Luke 8:1-3

Faithful Women Included

Luke 8:1-3  -  Women Accompany Jesus

1 After that, he made his way through town and village,
preaching and spreading the good news of the kingdom of God.

Contrary to Mark’s emphasis, Luke stressed Jesus’ ministry in towns and villages, because at the time of Luke’s writing, Christian communities existed almost exclusively in cities and towns. The Christian movement throughout the Empire was an urban rather than a rural phenomenon. 

The Kingdom of God 

Luke adopted the wording “Kingdom of God” directly from Mark’s Gospel.

Modern readers may feel uneasy with the use of the word “Kingdom” as further instance of male patriarchy. Undoubtedly Luke was party to the collective thought patterns and language of his culture, which were decidedly patriarchal. However, a different and otherwise more preferable term might not do justice to the integrity of the text. It may be true, nevertheless, that in this instance the word “Kingdom” is not altogether inappropriate.

Masculine Energy. According to some psychological theories “kingly” energy is seen as one expression of archetypal masculine energy, normally spontaneously active in men and more likely latent, though still accessible (and important for mature balance) in women. The energy is seen as an instinctive drive to order, law, organisation and authority in human communities.

In this context, reference to God’s “Kingdom” would apply to the human community precisely as organised community, and its relationship to God as its point of reference and source of direction.

Feminine Energy. In the Hebrew Scriptures, there are references to God that would be identified as archetypal feminine energies. God was said to love with tenderness and faithfulness, indeed, even with “womb-love”. 

God, of course, has no gender (a specifically creaturely category). But as humans, people need to use human words and human concepts. On balance, the patriarchal culture of Luke’s time ensured that masculine descriptions of God outweighed the feminine. That patriarchal culture often still prevails. (The difficulty is compounded in English, which has no personal pronouns or adjectives that do not specify gender, and more often than not refers to God as “he”.) 

Later in his Gospel, Luke would complement the sense of “Kingdom”, with its masculine connotations, by strong emphasis on the need for inner conversion and self-knowledge, aptitudes that fit more easily the feminine energies natural to women (though they are clearly necessary also for males if they are to achieve a balanced and holistic maturity).
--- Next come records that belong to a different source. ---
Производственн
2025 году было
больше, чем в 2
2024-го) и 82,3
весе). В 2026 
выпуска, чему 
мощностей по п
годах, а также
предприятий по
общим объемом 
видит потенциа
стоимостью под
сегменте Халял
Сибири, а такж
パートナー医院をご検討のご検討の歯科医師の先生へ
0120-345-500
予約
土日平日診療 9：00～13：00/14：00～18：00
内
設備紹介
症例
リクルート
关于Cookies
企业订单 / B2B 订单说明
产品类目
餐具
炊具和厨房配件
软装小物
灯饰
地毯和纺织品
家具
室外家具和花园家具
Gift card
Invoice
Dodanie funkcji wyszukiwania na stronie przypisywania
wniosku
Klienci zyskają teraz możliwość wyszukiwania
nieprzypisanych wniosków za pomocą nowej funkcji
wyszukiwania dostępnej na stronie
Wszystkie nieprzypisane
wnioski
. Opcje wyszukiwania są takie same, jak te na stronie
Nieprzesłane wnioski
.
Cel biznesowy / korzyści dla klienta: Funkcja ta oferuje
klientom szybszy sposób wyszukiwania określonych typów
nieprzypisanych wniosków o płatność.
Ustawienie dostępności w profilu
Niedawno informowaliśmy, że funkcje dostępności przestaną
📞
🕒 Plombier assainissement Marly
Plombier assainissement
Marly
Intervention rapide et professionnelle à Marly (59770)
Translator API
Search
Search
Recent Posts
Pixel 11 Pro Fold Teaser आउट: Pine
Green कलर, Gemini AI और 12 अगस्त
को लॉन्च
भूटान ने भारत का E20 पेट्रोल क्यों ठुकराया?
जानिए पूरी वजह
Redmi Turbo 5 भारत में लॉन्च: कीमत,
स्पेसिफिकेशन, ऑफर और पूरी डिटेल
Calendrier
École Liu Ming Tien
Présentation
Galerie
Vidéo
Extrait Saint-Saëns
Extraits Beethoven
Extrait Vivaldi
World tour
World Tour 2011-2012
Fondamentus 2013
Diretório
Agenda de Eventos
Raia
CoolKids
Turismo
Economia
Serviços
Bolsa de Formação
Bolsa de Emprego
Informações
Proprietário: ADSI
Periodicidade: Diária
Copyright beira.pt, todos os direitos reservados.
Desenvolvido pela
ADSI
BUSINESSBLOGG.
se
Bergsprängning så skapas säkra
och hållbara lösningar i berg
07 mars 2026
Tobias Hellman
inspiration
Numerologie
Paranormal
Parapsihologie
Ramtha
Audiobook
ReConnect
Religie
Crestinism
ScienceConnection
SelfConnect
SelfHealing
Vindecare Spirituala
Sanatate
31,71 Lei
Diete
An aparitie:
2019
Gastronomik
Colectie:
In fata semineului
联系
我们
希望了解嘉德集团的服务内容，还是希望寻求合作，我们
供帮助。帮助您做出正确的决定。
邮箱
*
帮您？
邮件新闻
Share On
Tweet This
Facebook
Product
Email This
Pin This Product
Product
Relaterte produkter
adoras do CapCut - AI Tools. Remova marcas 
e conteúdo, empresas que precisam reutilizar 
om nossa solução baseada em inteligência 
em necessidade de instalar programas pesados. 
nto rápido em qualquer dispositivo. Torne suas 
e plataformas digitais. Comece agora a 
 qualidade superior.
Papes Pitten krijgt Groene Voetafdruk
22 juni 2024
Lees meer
The twelve were with him, 
2 as were certain women who had been cured of evil spirits and illnesses,
Mary called the Magdalene, from who seven demons had gone out,
3 Joanna, the wife of Herod's steward, Chusa, Susanna
and a number of others
who provided for them all from their own resources.

Luke generally made more frequent references to women in his Gospel narrative than did the other evangelists, though little was said of their contribution, other than financial, to the life and interactions of the community of disciples and its mission. On this occasion Luke’s identification of some of them as cured of evil spirits and illnesses was somewhat negative. Though the comment came immediately after his account of the generous gesture of a sinful woman, it contained no reference to her. Sinfulness was not seen as an instance of the influence of evil spirits. The identification, therefore, of Mary Magdalene as one from whom seven demons had gone out said nothing of sinfulness and may simply have indicated what today would have been diagnosed as severe neurosis or psychopathology. It certainly did not imply that she was the woman who figured in the previous incident.

That the women had resources and the capacity to use them with a degree of independence might indicate either that they were wealthy widows or else enjoyed the support of their husbands.